[What is needed] Rewrite the entries as a numbered list, starting at the first line and ending at the line that contains "v(17.16, 8.43) *", both included. Omit blank lines.

● ● ●

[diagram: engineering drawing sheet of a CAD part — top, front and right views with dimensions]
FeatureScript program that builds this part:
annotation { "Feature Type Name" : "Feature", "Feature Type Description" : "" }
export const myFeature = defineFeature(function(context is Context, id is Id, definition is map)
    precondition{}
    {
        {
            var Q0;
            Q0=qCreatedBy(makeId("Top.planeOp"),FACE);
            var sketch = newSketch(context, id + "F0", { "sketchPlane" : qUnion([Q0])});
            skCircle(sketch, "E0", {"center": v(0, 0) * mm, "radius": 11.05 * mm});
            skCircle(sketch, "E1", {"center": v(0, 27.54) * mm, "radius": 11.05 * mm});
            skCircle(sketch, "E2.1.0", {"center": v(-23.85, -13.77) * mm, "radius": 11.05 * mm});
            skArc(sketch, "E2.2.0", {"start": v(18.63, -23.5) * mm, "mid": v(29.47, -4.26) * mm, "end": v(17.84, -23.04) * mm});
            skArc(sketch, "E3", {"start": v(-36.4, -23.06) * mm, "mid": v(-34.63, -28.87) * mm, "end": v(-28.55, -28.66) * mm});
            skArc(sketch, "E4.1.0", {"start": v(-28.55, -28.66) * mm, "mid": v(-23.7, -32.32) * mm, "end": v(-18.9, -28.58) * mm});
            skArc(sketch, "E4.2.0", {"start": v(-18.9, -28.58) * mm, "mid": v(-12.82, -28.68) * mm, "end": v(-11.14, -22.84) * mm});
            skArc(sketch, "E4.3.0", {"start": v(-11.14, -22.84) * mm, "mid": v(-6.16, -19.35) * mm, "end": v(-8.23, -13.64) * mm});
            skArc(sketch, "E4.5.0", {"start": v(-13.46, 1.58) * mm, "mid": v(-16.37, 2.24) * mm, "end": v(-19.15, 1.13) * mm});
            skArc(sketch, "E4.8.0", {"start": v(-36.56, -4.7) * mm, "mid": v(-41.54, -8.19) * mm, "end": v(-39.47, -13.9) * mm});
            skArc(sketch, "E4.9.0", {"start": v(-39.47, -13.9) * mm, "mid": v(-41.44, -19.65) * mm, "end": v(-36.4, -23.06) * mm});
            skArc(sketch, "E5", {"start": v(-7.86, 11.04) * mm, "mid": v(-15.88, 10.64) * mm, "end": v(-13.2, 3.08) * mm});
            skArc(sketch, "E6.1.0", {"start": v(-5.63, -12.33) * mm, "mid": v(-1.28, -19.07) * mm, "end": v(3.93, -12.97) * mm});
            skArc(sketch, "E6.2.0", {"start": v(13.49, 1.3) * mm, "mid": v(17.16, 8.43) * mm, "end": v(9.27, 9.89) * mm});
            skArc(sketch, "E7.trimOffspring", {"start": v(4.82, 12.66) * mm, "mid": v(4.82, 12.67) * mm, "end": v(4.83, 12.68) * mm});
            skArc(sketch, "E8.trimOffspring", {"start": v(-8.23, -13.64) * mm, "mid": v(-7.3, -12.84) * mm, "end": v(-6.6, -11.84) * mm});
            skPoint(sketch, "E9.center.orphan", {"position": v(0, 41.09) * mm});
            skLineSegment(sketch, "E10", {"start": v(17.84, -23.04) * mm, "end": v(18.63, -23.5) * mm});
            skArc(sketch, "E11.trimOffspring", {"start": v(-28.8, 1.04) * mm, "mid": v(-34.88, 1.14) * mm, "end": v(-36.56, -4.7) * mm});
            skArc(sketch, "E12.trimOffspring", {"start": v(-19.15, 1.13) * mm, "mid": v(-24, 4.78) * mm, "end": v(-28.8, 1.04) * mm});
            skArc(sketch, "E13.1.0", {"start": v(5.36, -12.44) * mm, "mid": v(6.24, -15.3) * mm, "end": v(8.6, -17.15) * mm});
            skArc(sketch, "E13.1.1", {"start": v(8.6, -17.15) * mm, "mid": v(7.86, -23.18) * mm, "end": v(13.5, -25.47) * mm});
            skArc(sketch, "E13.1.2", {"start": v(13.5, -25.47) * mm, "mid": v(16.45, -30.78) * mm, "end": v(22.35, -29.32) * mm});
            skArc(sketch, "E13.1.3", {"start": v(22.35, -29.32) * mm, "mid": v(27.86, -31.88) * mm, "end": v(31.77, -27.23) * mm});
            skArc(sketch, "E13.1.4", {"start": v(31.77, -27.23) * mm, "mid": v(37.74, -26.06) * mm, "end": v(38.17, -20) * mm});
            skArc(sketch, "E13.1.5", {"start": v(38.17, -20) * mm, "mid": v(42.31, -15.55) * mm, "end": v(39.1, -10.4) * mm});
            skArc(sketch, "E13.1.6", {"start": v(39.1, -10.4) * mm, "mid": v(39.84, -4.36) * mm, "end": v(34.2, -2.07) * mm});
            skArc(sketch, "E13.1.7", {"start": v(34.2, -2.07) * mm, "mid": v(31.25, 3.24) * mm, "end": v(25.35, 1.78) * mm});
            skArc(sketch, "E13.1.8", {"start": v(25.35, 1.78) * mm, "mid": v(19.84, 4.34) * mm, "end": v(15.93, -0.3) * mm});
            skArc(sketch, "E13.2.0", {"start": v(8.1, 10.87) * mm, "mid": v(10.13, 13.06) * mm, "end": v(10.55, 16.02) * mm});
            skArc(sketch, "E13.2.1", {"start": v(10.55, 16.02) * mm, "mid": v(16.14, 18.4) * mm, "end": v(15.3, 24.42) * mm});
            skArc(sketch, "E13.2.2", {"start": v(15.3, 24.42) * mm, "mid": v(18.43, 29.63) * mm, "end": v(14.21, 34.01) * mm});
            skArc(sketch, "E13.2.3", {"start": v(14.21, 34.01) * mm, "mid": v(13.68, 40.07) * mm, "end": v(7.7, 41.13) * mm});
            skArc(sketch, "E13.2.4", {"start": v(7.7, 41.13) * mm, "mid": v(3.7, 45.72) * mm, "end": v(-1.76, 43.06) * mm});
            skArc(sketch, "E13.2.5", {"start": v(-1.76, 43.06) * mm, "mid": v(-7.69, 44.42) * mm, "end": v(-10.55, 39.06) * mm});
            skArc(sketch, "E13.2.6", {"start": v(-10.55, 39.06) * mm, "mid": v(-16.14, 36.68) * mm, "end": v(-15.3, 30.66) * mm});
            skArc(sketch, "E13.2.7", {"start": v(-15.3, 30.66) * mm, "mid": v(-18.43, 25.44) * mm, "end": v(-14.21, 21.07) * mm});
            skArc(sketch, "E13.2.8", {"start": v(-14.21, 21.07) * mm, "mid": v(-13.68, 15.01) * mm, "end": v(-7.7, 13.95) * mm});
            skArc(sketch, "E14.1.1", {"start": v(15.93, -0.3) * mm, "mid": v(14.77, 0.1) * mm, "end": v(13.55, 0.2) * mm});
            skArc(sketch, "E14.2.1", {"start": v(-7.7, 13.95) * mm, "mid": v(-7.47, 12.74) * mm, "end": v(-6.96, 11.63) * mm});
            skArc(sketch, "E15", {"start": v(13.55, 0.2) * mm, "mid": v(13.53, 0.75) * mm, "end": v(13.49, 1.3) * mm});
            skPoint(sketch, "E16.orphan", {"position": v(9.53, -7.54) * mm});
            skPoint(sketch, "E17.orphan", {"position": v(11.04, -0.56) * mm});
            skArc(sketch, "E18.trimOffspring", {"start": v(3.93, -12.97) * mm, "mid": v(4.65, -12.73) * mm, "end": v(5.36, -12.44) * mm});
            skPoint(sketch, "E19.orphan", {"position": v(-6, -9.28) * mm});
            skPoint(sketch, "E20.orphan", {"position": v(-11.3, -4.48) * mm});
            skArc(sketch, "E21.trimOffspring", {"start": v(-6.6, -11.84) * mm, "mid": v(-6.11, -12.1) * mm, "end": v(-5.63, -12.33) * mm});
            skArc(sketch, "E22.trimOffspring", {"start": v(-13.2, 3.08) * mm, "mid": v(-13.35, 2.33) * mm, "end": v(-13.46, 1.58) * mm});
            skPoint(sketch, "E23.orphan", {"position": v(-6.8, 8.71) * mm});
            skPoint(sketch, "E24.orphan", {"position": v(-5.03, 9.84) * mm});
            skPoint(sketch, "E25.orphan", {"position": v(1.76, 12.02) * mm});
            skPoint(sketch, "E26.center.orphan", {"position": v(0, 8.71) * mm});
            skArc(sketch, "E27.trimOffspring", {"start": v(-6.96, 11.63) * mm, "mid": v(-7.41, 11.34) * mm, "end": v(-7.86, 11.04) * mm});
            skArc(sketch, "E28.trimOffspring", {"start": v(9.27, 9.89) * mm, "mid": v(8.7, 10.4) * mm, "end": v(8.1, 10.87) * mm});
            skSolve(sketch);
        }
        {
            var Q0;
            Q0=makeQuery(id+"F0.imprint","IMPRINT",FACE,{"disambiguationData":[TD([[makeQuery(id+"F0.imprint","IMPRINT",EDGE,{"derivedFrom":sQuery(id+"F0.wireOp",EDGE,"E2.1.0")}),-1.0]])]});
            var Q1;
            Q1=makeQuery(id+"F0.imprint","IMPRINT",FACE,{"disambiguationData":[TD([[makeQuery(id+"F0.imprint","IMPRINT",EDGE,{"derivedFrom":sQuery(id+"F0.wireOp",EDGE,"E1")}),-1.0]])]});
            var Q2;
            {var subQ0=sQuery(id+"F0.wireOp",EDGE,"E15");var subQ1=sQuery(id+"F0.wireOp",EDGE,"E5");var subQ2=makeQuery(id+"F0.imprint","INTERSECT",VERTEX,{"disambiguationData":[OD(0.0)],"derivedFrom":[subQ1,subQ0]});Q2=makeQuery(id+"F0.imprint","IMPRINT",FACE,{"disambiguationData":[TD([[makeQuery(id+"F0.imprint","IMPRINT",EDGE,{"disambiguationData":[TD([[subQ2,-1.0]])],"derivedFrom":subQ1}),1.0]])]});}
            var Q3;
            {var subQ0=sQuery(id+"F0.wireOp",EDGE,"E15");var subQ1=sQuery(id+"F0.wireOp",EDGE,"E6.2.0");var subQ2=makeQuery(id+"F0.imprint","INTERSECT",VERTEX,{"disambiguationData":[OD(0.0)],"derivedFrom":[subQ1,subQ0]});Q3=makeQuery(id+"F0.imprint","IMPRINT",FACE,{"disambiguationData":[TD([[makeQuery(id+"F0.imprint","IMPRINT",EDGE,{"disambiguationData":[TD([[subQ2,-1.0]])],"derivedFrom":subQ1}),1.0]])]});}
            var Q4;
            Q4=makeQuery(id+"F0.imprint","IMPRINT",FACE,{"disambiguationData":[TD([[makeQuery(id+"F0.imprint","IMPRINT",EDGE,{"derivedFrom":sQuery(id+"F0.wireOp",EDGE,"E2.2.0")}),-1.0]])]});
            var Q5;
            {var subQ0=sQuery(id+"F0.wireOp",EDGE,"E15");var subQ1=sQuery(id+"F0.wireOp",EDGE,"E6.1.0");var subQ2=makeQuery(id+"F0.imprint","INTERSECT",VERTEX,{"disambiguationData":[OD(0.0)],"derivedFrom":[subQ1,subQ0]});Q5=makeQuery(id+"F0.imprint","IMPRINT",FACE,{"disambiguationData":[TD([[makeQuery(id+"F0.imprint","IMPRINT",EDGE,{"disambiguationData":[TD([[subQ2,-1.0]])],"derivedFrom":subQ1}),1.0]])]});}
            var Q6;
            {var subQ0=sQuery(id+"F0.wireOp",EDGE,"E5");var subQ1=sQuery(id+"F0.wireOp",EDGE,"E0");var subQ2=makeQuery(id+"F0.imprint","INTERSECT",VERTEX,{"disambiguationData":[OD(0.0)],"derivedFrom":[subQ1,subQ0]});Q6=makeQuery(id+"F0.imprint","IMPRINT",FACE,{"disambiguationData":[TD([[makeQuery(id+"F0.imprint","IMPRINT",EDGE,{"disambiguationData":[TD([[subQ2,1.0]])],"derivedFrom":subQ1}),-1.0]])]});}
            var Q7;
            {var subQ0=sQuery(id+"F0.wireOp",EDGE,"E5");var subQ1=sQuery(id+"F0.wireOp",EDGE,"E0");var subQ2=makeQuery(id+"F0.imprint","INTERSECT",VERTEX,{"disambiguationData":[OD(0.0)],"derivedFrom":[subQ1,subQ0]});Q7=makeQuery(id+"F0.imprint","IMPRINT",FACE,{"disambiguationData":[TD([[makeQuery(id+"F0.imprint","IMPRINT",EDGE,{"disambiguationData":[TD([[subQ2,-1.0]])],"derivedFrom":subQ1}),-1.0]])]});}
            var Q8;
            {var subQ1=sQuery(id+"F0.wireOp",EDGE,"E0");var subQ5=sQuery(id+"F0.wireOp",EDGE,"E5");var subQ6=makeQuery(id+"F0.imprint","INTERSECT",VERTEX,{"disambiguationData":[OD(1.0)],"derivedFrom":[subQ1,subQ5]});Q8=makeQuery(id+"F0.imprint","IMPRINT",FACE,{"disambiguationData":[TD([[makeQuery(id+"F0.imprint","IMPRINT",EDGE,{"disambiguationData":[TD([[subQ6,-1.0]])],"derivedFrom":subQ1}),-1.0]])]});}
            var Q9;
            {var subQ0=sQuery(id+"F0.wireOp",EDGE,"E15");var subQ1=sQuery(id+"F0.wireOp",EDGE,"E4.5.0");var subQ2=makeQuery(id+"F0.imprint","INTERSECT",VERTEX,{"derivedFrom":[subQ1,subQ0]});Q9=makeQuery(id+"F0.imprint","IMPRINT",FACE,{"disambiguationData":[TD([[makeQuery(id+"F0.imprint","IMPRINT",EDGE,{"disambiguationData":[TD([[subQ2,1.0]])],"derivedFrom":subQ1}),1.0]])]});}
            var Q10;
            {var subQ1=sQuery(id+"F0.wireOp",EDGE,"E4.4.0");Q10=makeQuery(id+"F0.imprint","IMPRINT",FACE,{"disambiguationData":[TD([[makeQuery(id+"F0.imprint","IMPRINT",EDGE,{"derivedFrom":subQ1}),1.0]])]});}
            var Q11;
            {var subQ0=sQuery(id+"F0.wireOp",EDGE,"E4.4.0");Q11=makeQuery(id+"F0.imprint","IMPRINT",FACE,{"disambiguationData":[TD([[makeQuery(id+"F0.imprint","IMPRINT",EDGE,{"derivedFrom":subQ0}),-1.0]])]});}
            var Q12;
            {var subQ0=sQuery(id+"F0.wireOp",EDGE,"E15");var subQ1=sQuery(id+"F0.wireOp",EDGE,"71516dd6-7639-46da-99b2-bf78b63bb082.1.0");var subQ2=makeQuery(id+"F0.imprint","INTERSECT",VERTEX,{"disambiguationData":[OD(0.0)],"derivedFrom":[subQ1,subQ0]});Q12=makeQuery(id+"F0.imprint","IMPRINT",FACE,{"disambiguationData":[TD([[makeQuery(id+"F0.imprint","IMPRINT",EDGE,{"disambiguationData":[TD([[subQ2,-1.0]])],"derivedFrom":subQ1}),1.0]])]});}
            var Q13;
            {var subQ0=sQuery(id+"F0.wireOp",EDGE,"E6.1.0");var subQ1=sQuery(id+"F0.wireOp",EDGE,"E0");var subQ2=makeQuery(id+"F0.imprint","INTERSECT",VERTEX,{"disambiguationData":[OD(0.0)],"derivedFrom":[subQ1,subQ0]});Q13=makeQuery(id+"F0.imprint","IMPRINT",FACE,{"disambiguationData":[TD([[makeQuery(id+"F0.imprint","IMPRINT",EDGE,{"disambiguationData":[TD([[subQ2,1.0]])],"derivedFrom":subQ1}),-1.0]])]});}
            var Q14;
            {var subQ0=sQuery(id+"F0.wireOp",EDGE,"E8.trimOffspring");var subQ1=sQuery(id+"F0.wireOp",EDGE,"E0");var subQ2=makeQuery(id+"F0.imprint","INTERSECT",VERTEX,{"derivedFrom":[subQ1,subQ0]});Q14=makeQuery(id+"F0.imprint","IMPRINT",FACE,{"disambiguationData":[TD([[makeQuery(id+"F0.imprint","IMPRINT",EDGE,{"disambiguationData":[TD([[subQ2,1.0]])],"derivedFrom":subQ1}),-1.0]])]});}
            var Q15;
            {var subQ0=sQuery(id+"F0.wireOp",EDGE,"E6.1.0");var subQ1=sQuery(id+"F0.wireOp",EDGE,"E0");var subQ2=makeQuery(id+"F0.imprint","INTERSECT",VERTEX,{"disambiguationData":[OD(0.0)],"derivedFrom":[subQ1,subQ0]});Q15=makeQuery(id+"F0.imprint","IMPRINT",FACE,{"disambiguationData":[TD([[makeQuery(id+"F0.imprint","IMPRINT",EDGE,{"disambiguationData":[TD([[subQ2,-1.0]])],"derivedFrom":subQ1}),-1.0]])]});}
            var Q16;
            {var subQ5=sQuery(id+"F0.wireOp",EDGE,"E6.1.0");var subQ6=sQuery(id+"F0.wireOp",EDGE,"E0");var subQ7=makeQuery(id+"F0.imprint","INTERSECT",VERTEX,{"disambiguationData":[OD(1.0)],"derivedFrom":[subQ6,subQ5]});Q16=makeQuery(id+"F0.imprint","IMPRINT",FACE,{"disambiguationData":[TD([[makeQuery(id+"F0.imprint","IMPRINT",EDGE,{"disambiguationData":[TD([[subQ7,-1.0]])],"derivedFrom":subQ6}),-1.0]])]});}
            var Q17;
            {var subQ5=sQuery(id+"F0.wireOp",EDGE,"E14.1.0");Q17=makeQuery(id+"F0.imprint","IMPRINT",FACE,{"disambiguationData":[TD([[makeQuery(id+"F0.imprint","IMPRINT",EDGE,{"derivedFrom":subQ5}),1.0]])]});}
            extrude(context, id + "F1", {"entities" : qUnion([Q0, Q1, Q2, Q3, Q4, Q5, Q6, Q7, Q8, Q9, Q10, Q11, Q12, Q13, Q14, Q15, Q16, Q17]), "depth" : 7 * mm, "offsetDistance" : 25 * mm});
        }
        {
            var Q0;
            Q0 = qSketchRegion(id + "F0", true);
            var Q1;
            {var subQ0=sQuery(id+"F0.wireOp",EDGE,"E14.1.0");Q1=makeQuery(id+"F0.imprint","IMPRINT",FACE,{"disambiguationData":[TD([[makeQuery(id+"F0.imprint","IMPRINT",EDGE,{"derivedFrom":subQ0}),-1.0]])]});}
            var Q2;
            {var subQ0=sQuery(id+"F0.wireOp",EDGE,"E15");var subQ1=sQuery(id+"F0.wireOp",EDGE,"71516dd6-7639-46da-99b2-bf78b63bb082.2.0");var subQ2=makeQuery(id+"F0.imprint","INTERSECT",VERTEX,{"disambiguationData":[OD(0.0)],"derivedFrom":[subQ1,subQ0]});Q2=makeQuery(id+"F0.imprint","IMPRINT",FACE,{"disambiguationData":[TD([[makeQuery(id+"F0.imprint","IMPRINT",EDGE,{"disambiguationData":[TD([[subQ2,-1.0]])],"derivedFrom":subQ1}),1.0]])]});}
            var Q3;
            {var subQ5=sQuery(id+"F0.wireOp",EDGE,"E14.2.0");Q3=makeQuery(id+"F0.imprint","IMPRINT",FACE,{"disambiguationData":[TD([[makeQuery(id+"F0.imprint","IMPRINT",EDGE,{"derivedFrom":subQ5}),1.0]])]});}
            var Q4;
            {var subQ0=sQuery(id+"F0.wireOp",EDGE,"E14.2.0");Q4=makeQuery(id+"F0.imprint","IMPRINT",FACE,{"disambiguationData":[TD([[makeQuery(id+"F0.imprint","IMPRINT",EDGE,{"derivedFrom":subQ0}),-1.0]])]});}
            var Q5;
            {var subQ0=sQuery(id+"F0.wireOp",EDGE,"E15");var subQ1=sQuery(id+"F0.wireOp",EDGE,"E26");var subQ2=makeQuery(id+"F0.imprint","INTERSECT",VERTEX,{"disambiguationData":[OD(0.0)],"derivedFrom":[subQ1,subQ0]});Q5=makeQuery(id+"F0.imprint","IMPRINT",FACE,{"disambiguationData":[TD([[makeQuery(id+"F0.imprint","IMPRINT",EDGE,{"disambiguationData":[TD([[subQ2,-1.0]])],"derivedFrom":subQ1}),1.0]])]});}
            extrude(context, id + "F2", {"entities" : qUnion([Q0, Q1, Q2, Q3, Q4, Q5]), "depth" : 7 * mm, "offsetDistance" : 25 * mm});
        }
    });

● ● ●

[Exercise solution]
1. [diagram: engineering drawing sheet of a CAD part — top, front and right views with dimensions]
2. FeatureScript program that builds this part:
3. annotation { "Feature Type Name" : "Feature", "Feature Type Description" : "" }
4. export const myFeature = defineFeature(function(context is Context, id is Id, definition is map)
5.     precondition{}
6.     {
7.         {
8.             var Q0;
9.             Q0=qCreatedBy(makeId("Top.planeOp"),FACE);
10.             var sketch = newSketch(context, id + "F0", { "sketchPlane" : qUnion([Q0])});
11.             skCircle(sketch, "E0", {"center": v(0, 0) * mm, "radius": 11.05 * mm});
12.             skCircle(sketch, "E1", {"center": v(0, 27.54) * mm, "radius": 11.05 * mm});
13.             skCircle(sketch, "E2.1.0", {"center": v(-23.85, -13.77) * mm, "radius": 11.05 * mm});
14.             skArc(sketch, "E2.2.0", {"start": v(18.63, -23.5) * mm, "mid": v(29.47, -4.26) * mm, "end": v(17.84, -23.04) * mm});
15.             skArc(sketch, "E3", {"start": v(-36.4, -23.06) * mm, "mid": v(-34.63, -28.87) * mm, "end": v(-28.55, -28.66) * mm});
16.             skArc(sketch, "E4.1.0", {"start": v(-28.55, -28.66) * mm, "mid": v(-23.7, -32.32) * mm, "end": v(-18.9, -28.58) * mm});
17.             skArc(sketch, "E4.2.0", {"start": v(-18.9, -28.58) * mm, "mid": v(-12.82, -28.68) * mm, "end": v(-11.14, -22.84) * mm});
18.             skArc(sketch, "E4.3.0", {"start": v(-11.14, -22.84) * mm, "mid": v(-6.16, -19.35) * mm, "end": v(-8.23, -13.64) * mm});
19.             skArc(sketch, "E4.5.0", {"start": v(-13.46, 1.58) * mm, "mid": v(-16.37, 2.24) * mm, "end": v(-19.15, 1.13) * mm});
20.             skArc(sketch, "E4.8.0", {"start": v(-36.56, -4.7) * mm, "mid": v(-41.54, -8.19) * mm, "end": v(-39.47, -13.9) * mm});
21.             skArc(sketch, "E4.9.0", {"start": v(-39.47, -13.9) * mm, "mid": v(-41.44, -19.65) * mm, "end": v(-36.4, -23.06) * mm});
22.             skArc(sketch, "E5", {"start": v(-7.86, 11.04) * mm, "mid": v(-15.88, 10.64) * mm, "end": v(-13.2, 3.08) * mm});
23.             skArc(sketch, "E6.1.0", {"start": v(-5.63, -12.33) * mm, "mid": v(-1.28, -19.07) * mm, "end": v(3.93, -12.97) * mm});
24.             skArc(sketch, "E6.2.0", {"start": v(13.49, 1.3) * mm, "mid": v(17.16, 8.43) * mm, "end": v(9.27, 9.89) * mm});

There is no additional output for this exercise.